■ **Provided text**:
Most of the data that holds details about me wasn’t created by me, and wasn’t within my span of control at any time.
Most of the data I purposefully created or have or had in my span of control, isn’t about me but about my environment, about other people near me, things external and of interest to me.

They’re all ‘my data’. Yet, whenever someone says ‘my data’, and definitely when someone says ‘your data’, that entire scope isn’t what is indicated. My data as a label easily hides the complicated variety of data we are talking about. And regularly, specifically when someone says ‘your data’, hiding parts of the list is deliberate.
The last bullets, data that we created through our behaviour and what is inferred about us, is what the big social media platforms always keep out of sight when they say ‘your data’. Because that’s the data their business models run on. It’s never part of the package when you click ‘export my data’ in a platform.

The core issues aren’t about whether it is ‘my data’ in terms of control or provenance. The core issues are about what others can/cannot will/won’t do with any data that describes me or is circumstantial to me. Regardless in whose span of control such data resides, or where it came from.

There are also two problematic suggestions packed into the phrase ‘my data’.
One is that with saying ‘my data’ you are also made individually responsible for the data involved. While this is partly true (mostly in the sense of not carelessly leaving stuff all over webforms and accounts), almost all responsibility for the data about you resides with those using it. It’s other’s actions with data that concern you, that require responsibility and accountability, and should require your voice being taken into account. "Nothing about us, without us" holds true for data too.

■ **Questions on the material**:
a. Translate this sentence from the passage on personal data into Spanish: "The core issues aren’t about whether it is ‘my data’ in terms of control or provenance."
b. Please count the rows below that contain the string "Aşkın", matching case exactly, and reply with the number alone.

■ **Task inputs**:
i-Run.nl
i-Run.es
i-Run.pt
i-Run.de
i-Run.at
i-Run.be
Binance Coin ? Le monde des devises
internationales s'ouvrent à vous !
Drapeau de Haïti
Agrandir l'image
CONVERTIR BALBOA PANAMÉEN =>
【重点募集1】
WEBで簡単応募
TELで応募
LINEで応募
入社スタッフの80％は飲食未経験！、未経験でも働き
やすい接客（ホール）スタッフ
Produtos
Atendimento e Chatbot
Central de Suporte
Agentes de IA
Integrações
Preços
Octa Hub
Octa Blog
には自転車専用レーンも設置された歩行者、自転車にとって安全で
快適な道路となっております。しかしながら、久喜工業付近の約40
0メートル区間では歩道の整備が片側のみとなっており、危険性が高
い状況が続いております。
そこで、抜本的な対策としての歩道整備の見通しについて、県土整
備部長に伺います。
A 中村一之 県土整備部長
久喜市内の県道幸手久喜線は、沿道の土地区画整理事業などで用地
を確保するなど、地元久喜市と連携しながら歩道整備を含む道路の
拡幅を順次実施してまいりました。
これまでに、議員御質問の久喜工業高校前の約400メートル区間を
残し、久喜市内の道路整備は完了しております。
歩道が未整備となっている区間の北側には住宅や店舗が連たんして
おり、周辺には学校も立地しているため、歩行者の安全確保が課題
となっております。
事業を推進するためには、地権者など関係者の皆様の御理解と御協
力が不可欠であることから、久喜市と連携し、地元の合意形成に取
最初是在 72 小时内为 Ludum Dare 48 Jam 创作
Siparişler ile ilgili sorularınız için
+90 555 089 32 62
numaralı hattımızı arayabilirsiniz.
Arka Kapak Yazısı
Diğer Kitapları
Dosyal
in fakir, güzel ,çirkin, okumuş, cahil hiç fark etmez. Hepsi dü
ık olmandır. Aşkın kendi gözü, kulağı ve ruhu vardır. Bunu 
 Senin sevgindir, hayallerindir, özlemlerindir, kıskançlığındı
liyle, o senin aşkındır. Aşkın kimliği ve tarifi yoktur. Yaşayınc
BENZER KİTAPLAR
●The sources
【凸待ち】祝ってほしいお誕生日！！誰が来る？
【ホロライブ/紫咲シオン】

■ **Answers to the problems**:
a. Los problemas de fondo no tienen que ver con si son ‘mis datos’ en términos de control o procedencia.

b. 2